MIDF Sector Research

Axiata - FY16 EBITDA Lifted By NCells Contribution

sectoranalyst
Publish date: Fri, 24 Feb 2017, 10:03 AM
  • FY16 normalised earnings impacted by higher depreciation and amortisation charges and higher net finance cost
  • However, FY16 EBITDA improved by +10.0%yoy, supported by Ncell
  • This came in within our and consensus expectations
  • Maintain NEUTRAL with a revised target price of RM4.98 per share

Weaker earnings. Axiata Group Berhad’s (Axiata) 4Q16 normalised earnings decreased by -81.3%yoy to RM77.0m. This led to full year FY16 normalised earnings of RM1,418.0m, which translates into a decline of -31.5%yoy. Note that the FY16 normalised earnings have been adjusted for: i) forex loss (-RM824m), ii) XL gain on disposal of towers (RM340m), iii) Ncell purchase price allocation (-RM106m), iv) XL accelerated depreciation (-RM193m), v) Robi accelerated depreciation (-RM111m), and vi) Robi one-off adjustment (RM20m). Despite the inclusion of NCell’s FY16 normalised earnings of RM440.0m, the group normalised earnings were mainly impacted by poorer earnings performance from Celcom (-26.3%yoy) and XL (-55.2%yoy), while Robi recorded a loss. In addition, the group also incurred higher depreciation and amortisation charges (+35.0%yoy) and higher net finance costs (+54.7%yoy).

Nonetheless, FY16 EBITDA within our estimate. Axiata’s FY16 EBITDA came in stronger at RM8,013m, an increase of +10.0%yoy. The increase was mainly attributable to higher EBITDA contribution from Ncell and Dialog. However, this was partially impacted by lower EBITDA contribution from Celcom and Robi (refer to Table 1). All in, the result met ours and consensus expectations, accounting for 101.2% and 99.6% of respective FY16 EBITDA estimates.

Impact. To better reflect the results thus far, we are revising upwards FY17 EBITDA contribution from both NCell and Dialog. As a result, we are adjusting Axiata’s FY17 EBITDA estimate higher by +1.3%yoy.

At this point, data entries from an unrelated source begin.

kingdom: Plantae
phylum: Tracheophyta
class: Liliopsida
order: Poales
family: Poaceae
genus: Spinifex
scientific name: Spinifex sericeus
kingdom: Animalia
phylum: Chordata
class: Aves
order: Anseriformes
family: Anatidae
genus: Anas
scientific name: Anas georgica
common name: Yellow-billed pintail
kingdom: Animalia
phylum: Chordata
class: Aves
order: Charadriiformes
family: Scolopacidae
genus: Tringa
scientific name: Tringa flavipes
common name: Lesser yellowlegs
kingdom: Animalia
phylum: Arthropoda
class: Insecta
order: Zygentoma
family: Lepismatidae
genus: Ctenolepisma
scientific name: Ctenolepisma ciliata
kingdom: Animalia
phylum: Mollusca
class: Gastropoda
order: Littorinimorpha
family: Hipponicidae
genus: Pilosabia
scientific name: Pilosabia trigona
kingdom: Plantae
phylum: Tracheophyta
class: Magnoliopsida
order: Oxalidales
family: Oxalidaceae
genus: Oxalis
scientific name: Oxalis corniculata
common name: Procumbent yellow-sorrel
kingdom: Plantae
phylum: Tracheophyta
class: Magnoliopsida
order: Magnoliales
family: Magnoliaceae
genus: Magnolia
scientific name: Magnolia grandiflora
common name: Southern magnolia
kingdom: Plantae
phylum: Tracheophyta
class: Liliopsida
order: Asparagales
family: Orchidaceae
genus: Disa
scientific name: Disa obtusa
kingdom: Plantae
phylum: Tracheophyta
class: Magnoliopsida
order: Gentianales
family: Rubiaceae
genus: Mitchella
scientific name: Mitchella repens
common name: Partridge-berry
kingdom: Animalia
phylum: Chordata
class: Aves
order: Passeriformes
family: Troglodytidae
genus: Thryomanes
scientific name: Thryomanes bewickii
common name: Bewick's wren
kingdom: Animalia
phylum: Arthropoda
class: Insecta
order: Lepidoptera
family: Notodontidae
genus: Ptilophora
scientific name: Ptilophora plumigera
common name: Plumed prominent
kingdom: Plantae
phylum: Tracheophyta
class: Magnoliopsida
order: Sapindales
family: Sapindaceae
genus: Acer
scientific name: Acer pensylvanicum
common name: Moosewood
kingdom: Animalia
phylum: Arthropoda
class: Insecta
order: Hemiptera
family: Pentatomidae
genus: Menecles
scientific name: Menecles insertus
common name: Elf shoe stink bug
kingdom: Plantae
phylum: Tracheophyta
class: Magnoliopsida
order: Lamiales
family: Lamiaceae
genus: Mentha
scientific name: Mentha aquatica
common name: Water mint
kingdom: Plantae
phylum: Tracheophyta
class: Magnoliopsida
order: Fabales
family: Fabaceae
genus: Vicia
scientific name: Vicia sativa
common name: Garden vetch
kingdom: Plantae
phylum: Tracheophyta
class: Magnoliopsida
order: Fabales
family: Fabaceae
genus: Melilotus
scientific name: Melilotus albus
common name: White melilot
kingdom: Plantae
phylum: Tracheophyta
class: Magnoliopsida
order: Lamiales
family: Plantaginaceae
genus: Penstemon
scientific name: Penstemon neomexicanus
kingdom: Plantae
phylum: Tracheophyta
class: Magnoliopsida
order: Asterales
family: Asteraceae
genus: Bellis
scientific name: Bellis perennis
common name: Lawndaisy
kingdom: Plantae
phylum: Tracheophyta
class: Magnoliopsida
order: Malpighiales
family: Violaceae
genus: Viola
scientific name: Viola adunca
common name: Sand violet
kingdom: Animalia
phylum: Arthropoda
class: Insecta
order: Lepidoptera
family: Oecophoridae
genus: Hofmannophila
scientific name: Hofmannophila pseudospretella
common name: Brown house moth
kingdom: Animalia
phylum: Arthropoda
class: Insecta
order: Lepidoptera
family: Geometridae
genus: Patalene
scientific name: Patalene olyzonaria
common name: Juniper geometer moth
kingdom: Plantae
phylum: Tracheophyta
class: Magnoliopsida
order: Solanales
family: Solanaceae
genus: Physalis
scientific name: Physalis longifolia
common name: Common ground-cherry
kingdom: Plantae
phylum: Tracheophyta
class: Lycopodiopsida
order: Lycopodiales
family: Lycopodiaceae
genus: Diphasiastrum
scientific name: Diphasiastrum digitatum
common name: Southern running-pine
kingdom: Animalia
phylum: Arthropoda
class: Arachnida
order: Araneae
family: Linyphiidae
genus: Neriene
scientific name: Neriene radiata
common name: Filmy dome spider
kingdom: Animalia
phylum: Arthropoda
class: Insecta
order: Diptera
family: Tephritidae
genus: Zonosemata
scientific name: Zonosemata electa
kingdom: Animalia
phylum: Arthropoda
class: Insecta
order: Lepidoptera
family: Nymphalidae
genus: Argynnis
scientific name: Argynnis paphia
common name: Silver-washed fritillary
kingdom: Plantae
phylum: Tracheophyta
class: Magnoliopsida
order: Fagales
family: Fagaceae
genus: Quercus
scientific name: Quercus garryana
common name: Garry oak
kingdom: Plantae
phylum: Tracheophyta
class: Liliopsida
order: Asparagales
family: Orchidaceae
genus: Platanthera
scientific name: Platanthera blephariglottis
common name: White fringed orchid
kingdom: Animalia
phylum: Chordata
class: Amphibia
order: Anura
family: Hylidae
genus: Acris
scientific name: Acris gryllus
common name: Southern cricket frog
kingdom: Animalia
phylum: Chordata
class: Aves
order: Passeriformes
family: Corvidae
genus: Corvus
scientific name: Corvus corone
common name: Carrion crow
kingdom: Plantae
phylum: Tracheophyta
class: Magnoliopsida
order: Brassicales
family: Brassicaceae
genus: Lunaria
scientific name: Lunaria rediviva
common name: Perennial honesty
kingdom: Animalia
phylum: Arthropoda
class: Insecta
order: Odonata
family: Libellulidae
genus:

Target price. Following our FY17 EBITDA revision, we raised Axiata’s target price to RM4.98 per share (previously RM4.74 per share). This is premised on pegging FY17 EBITDA to 7.5x EV/EBITDA, which is the group’s 5-year historical average. To recall, we view that our valuation methodology would better reflect the group’s effort to continuously repeat the industry S-curves cycle via active M&A activities.